Is MDM the answer to bad data quality? (Discussion topic 1 for upcoming TDWI DQ event)
Is MDM the answer to bad data quality?On the 28th of february2011 TDWI in Finland is organizing a Data Quality seminar with yours truly as the speaker (event link: http://www.tdwi.fi/tapahtumia-events/). Apart from the main presentation we will also have two round table discussions. The idea is to spark interesting discussions based on your experience and knowledge around your data centric business challenges. Please feel free to start the discussion by commenting this post, based on the question above!
Best Regards
Dario Bezzina (http://www.affecto.com & http://www.betterdataquality.com)
There is currently a strong trend to invest heavily in the area of MDM and these projects have a tendency to become very large and heavy systems investment and almost begin to resemble the huge SAP project as we see in the market. But will this solve the data quality problems? I would say that it depends on how the problem is attacked and how to focus. The good news is that it will focus on the fact that data quality is an issue that has impact on a companys profitability so that it will be on the agenda and that someone gets ownership over data quality. So far everything is ok. The only question is whether an effective system environment solves all problems. In my opinion there are too many MDM projects fail when they rely on system performance and do not realize that you have to wash their data against quality-assured reference databases for Business, product and service information. Otherwise it will be like sorting dirty laundry in the laundry room and believe that it is clean, although it has not been run in the washing machine.

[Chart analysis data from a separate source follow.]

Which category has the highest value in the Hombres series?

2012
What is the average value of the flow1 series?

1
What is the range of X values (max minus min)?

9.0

No doubt about that we need MDM in order to fight bad data quality.
An ever recurring subject in the data quality is whether we can establish a single version of the truth.
The most prominent examples is whether an enterprise can implement and maintain a single version of the truth about business partners being customers, prospects, suppliers and so on and the same goes for product master data.

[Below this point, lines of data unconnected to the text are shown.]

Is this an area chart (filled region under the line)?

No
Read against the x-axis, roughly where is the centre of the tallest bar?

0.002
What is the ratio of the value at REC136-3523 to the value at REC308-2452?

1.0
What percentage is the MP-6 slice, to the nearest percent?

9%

In the quest for establishing that (fully reachable or not) single version of the truth we use entity resolution techniques as data matching and we are exploiting ever increasing sources of external reference data.
However I am often met with the challenge that despite what is possible in aiming for that (fully reachable or not) single version of the truth, I am often limited by the practical possibilities for storing it.
We need good MDM hubs with flexible models for that.
From a conceptual standpoint implementing a comprehensive MDM program should address a number of data quality issues, especially as it requires an investment in assessing the structural and semantic differences that exist within the organization and that seem to be the root cause of a lot of inconsistency and inaccuracy when comparing data sets in different lines of business. However, a lot of faith is placed in initiating small MDM projects that essentially build new (and separate) data silos to be used as a “source of truth.” These data sets are just as susceptible to errors, and in fact not addressing some of those same core issues (structural and semantic inconsistency) can lead to a false sense of security in trusting these master data silos.
So I guess my thoughts are that attempting to solve data quality problems by attempting to justify an MDM task may not achieve what you are looking for in terms of improved data usability.